Actually, instead of recognizing the need for conservation, the trend in this country is strongly in the opposite direction. "US shale oil supply shock shifts global power balance" screams a BBC News headline. "Over the next five years, the US will account for a third of new oil supplies, according to the International Energy Agency (IEA)." We learn that in the next five years the US will go from world's largest oil importer to a net exporter. The IEA executive director Maria van der Hoeven says, "North America has set off a supply shock that is sending ripples throughout the world." A supply shock, no less.
Under the circumstances, what won't be a shock is President Obama deciding not to nix the Keystone XL pipeline despite growing public opposition, including a recent letter signed by "150 high-profile figures, who between them raised millions for Obama's two electio n campaigns." The letter is worth quoting at some length:
"Your decision on Keystone may not be so weighty, but we believe it holds a comparable urgency and importance, not strictly as a pipeline decision but as a presidential choice that will signal a fundamentally new direction for our nation... Yours is the last presidency in which it is possible for America to choose a responsible path forward for itself, before climate disruption becomes unmanageably dangerous... The Keystone decision affords you a rare opportunity to pivot away from fossil fuels and towards a clean energy future in a way that signals the necessary sea change. This decision more than any other will signal your direction, your commitment, your resolve. It is the biggest, most explicit statement you will make in this historic moment, the moment when America turns from denial to solutions -- or fails to."

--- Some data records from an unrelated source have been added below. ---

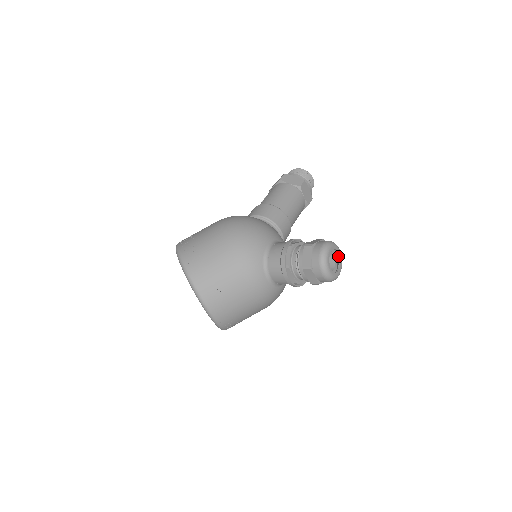
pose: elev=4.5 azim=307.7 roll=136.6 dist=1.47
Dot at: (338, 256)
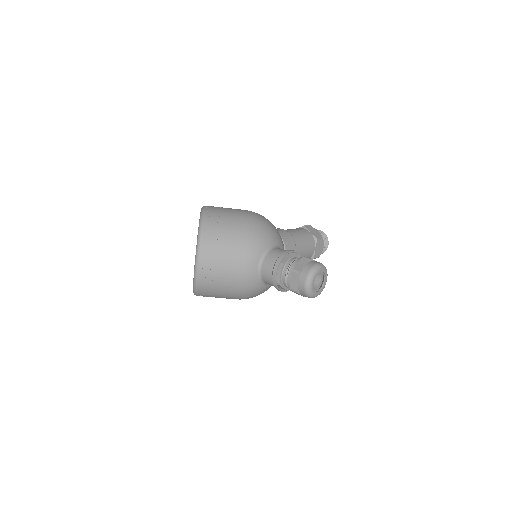
Dot at: (323, 282)
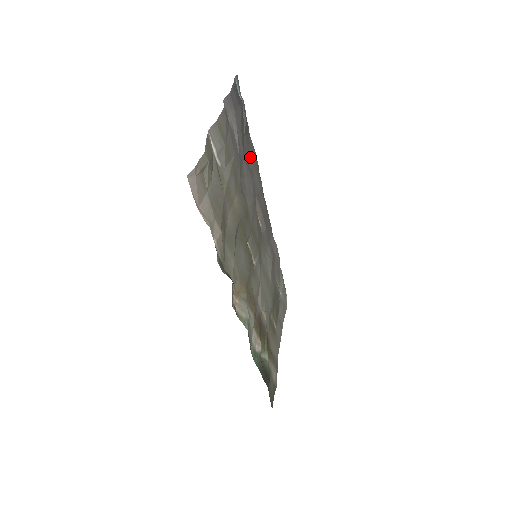
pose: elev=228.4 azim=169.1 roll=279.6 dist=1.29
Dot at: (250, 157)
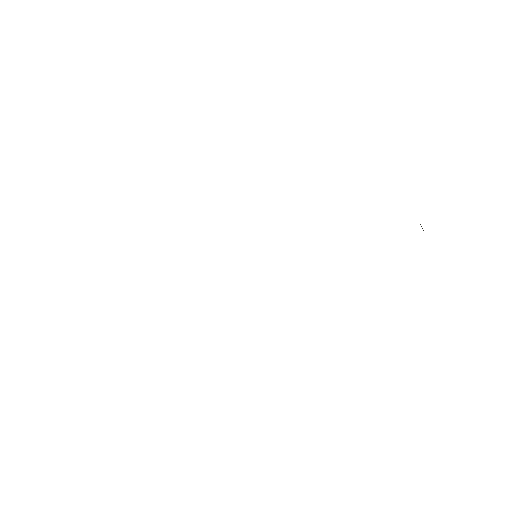
Dot at: occluded
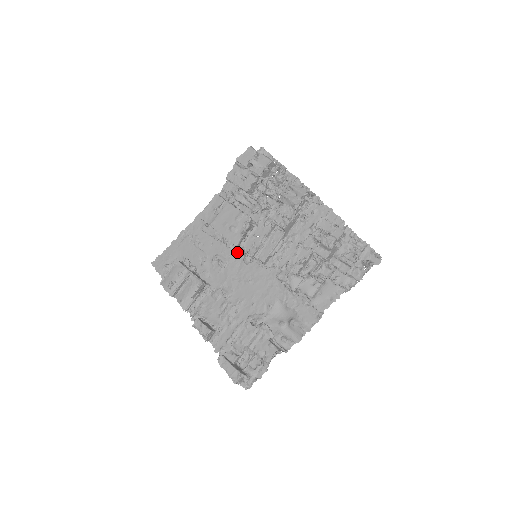
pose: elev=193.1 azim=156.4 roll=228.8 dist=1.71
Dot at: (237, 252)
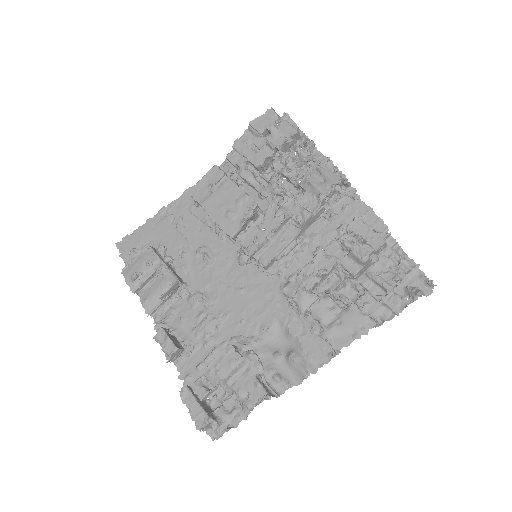
Dot at: (231, 247)
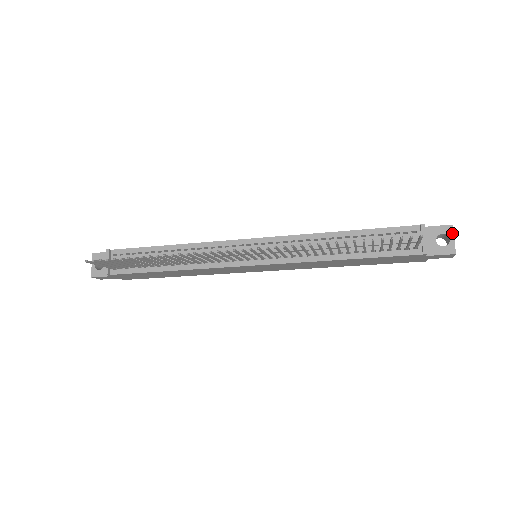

5. A Public in Denial and Afflicted with Severe Myopia
Nor is the dire predicament we face all the fault of a corrupt Washington and a greedy Wall Street. We elect the bums who sell us out and when they do we re-elect them. The incumbency rate for the House and Senate in the last election was over 90%, higher than in 2010 and the highest since 2004. We not only fail to punish our leaders for not acting responsibly, but on issues such as gun control and, yes, environmental protection we are at least as likely to punish them if they do.

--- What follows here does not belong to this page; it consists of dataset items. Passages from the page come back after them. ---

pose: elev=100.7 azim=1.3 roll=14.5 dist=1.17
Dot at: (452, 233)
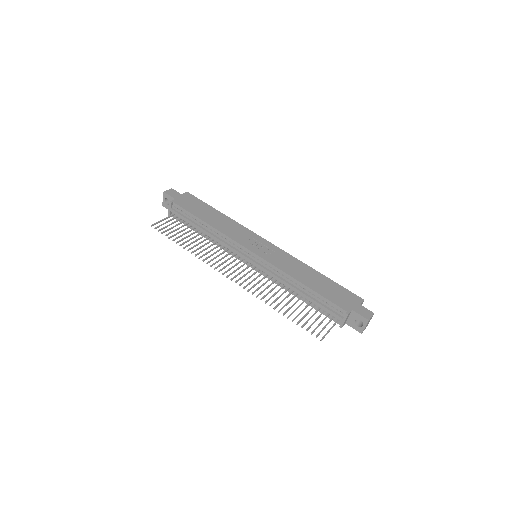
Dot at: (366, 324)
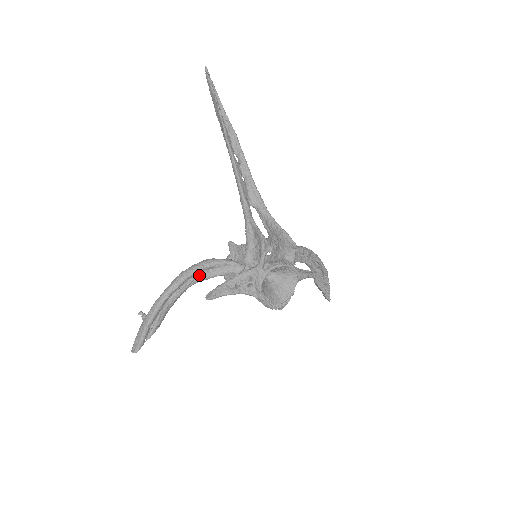
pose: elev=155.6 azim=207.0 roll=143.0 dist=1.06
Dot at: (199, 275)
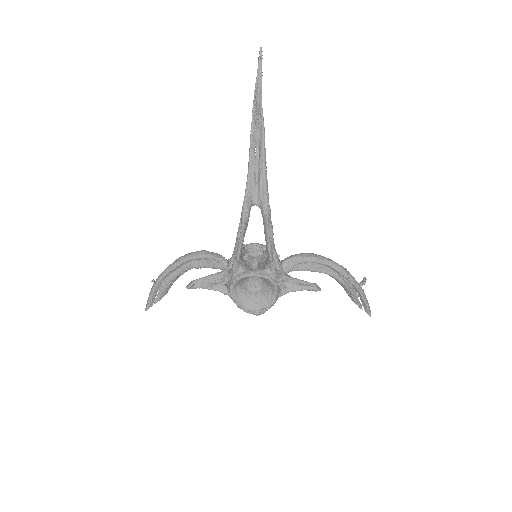
Dot at: (193, 263)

If there's one thing we love more than our guns, it's our cars. Like guns, cars symbolize freedom to millions of Americans. In the short run, guns are arguably more dangerous. In the long run, it's the other way around. Guns kill people; cars and carbon are killing the planet.
The fact that something so inimical to our survival as a species does not make a dent in our consciousness calls into serious question whether we are, in fact, the most intelligent life form. What other species is more self-destructive? Perhaps evolutionary biologists can answer this question, but I can't think of one.

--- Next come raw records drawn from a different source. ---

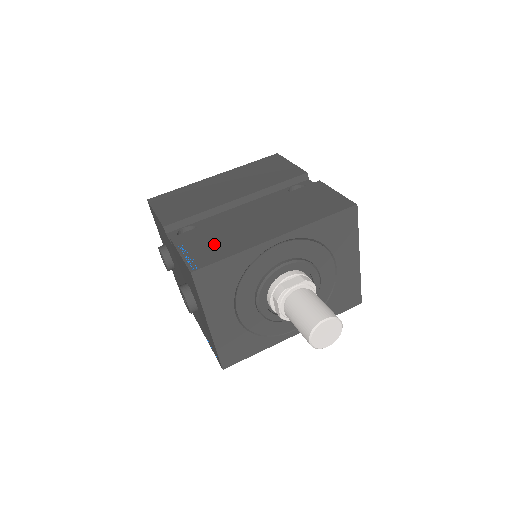
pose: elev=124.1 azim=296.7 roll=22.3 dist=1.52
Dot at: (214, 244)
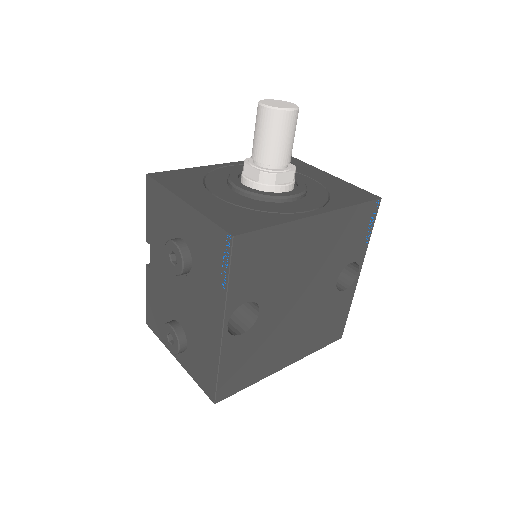
Dot at: occluded
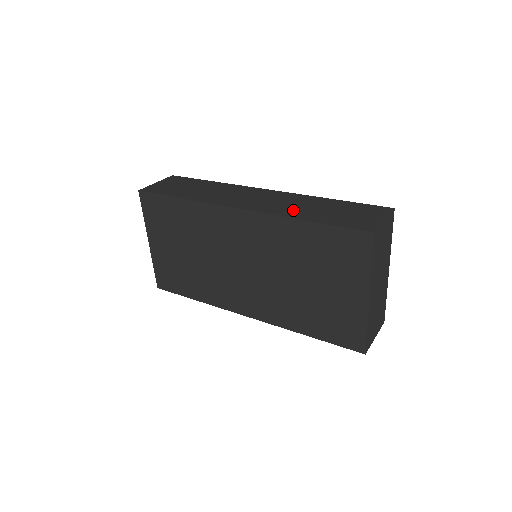
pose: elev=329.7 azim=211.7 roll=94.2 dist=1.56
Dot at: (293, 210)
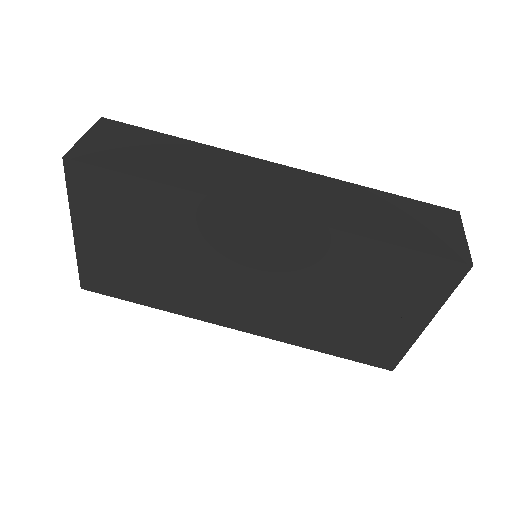
Dot at: (347, 216)
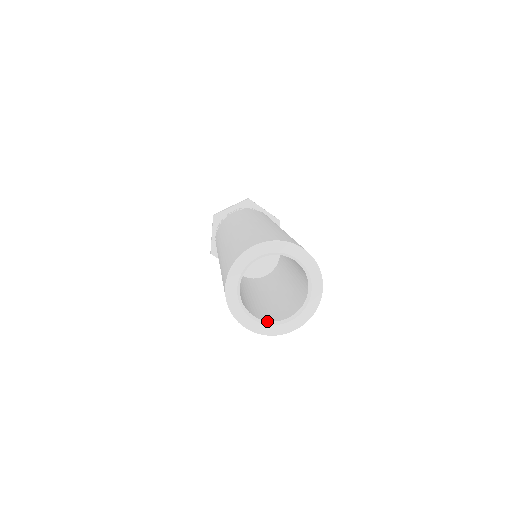
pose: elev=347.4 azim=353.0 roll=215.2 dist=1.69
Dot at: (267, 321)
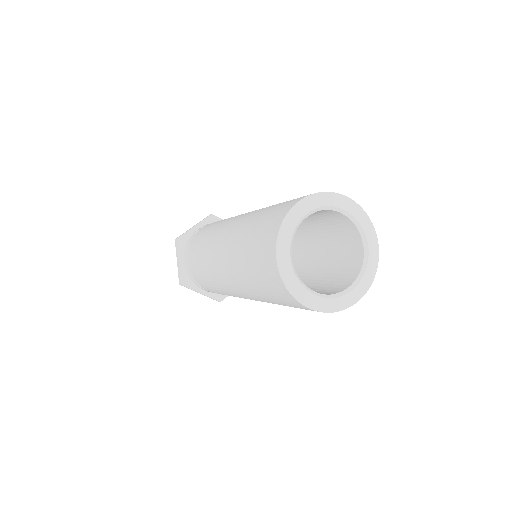
Dot at: (329, 294)
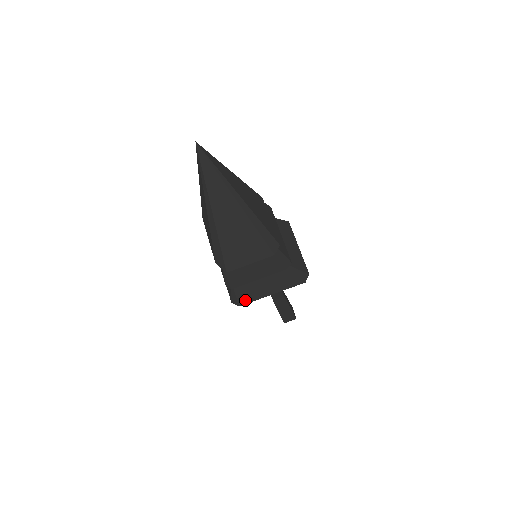
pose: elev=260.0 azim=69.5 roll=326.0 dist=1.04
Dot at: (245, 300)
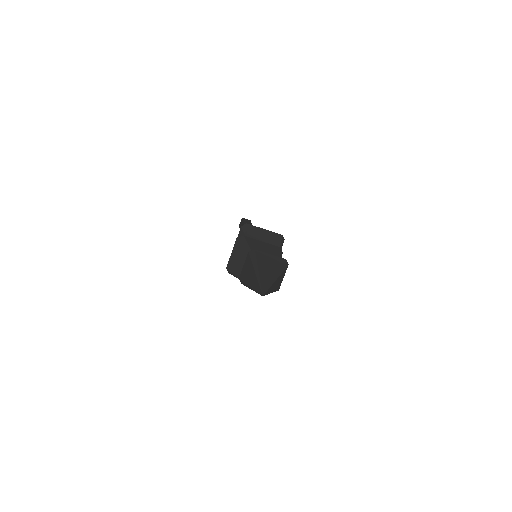
Dot at: occluded
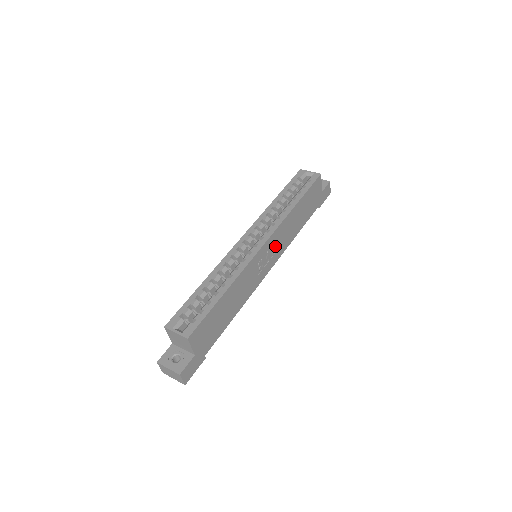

Back to the puzzle mentioned at the beginning. All five pieces are easily identified and supported by ample empirical data and a wealth of anecdotal experience. But these five easy pieces are rarely if ever connected in a way that clearly shows the depth of the impending crisis humanity is facing.
The table is set. If we don't put the pieces together, we'll never get the picture. And we'll just keep happily dancing toward doomsday.